HIVに感染するとインフルエンザのような症状が出ますが、その後は数年から十数年間は特に症状が何もありません。
この症状のない時期を無症候キャリア期と言います。
無症候キャリア期を過ぎると下痢や発熱や体重減少などの症状が出てきて、この時期をAIDS関連症候群期と呼んでいます。
AIDS関連症候群期を過ぎると、健康人なら感染しないような些細なウイルスや細菌に感染してしまう日和見感染を起こしたり、悪性腫瘍などの合併症が見られるAIDS期に突入します。
AIDS期のことを、俗にAIDS(エイズ)と呼んでいます。
「HIV」の意味
HIVは、human immunodeficiency virusの頭文字を取ってHIVとなっています。
日本語に訳すと、ヒト免疫不全ウイルスです。
同性または異性間との性的接触後、数週間後に一過性のインフルエンザのような症状が出て、血液中の抗HIV抗体が陽性になります。
しかし、その後の数年間から十数年間は、特にこれと言った症状はありません。
そのため、HIVに感染していることに気が付かずに不特定多数の人と性的交渉を持つと、HIV感染を蔓延させることになってしまいます。
性交渉を持つようになったら、定期的に検査を受けるようにしましょう。
保健所では、無料で匿名で検査を受けることができます。
検査目的での献血は、やめてください。
献血された血液は、HIVに汚染されていないかを厳密に検査しますが、結果は本人には通知しません。

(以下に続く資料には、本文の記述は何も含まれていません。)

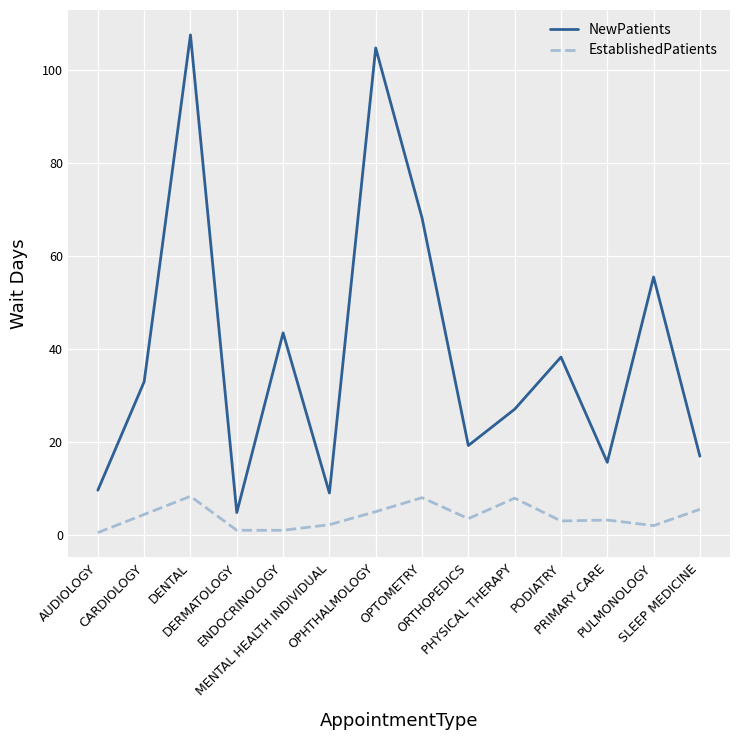

True or false: NewPatients and EstablishedPatients intersect in this chart.

False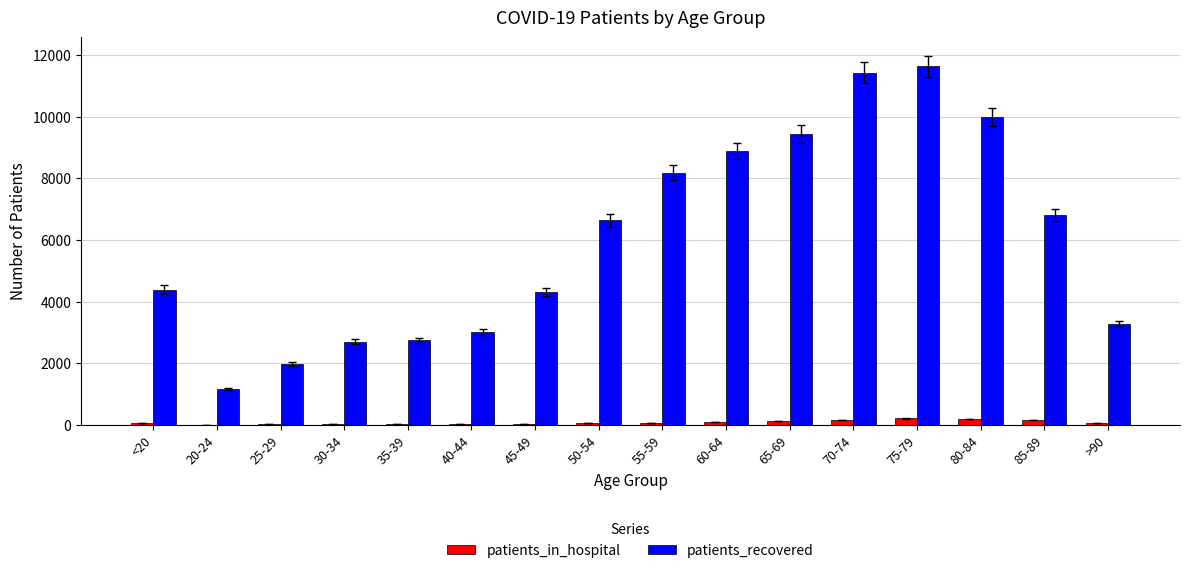

What is the sum of all patients_recovered values?

96594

ウインドウ期といって、感染後1ヶ月ほどの間は極まれに検査をすり抜けてしまう時期があるので、検査目的での献血を防ぐためにHIVの結果は本人に通知しないことになっています。
「AIDS」の意味
AIDSはaquired immunodeficiency diseaseから来ています。
日本語にすると、後天性免疫不全症候群です。
HIVに感染すると、インフルエンザのような症状が出る急性期、その後の数年から十数年は特に症状のない無症候キャリア期、発熱や体重減少や下痢などの体調不良が現れるAIDS関連症候群期、悪性腫瘍や日和見感染などの合併症が起きるAIDS期と進行します。
AIDS期の状態が、AIDS(エイズ)であって、HIV感染=AIDS(エイズ)ではありません。
AIDSの原因ウイルスが、HIVです。
AIDSになる前に、早期にも見つけることが重要
HIVに感染するとインフルエンザのような症状が出ますが、その後は元気になるため、気が付かないことも少なくありません。

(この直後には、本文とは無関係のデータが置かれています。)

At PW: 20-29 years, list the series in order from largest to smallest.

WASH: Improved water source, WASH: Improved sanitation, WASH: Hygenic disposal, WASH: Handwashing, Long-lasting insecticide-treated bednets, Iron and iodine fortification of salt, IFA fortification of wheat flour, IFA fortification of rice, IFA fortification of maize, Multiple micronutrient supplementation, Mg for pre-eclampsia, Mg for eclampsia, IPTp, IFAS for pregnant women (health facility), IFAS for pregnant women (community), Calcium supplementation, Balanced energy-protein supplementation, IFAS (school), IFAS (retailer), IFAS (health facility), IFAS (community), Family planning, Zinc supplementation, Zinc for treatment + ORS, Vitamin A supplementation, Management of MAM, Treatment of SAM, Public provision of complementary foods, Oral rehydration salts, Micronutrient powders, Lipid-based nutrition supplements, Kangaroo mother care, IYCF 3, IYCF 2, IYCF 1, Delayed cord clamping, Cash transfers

このように、特に症状が何もない時期が十年前後続くのがHIV感染の特徴です。
この時期に、不特定多数の人と無防備に性交渉を持つとHIV感染を蔓延化させることになります。
かっては死に至る病だったHIV感染症も、現在では元気になって退院できる病気に変わって来ています。

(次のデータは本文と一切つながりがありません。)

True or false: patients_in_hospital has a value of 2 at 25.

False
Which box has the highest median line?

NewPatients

現在は、合併症が起きる時期も予測可能となってきました。
抗ウイルス薬の登場で、合併症が起きる前に手を打つこともできるようになり、HIVに感染してもきちんと治療を受ければ健康人と同様に生活することが可能です。
性交渉を持つようになったら、定期的にHIVの検査を受けることが重要です。
HIV感染=AIDSではありません
日本で初めてAIDS患者が発見されたのは、1985年でした。
2016年の新規HIV感染者は1011件、新規AIDS(エイズ)患者は437件です。
HIVは感染者の血液や体液が、自分の体内に入った時に感染リスクがあります。
空気感染や握手では感染しません。
HIVの感染を防ぐためには、性行為の最初から最後までコンドームを根元までしっかりと装着することが重要です。
オーラルセックスやアナルセックスの場合も、コンドームの装着が必要となります。
また、カミソリや歯ブラシなどの血液が付いている可能性のあるものの共有は、やめましょう。
HIVに感染して、無症候キャリア期やAIDS関連症候群期を経て、カポジ肉腫という悪性腫瘍やニューモシスチス肺炎や等の合併症が出てきた時期がAIDS期で、AIDS(エイズ)と呼んでいます。
HIVに感染しても早期に適切な治療を受ければ、AIDS期までには至らずに元気になる人もいます。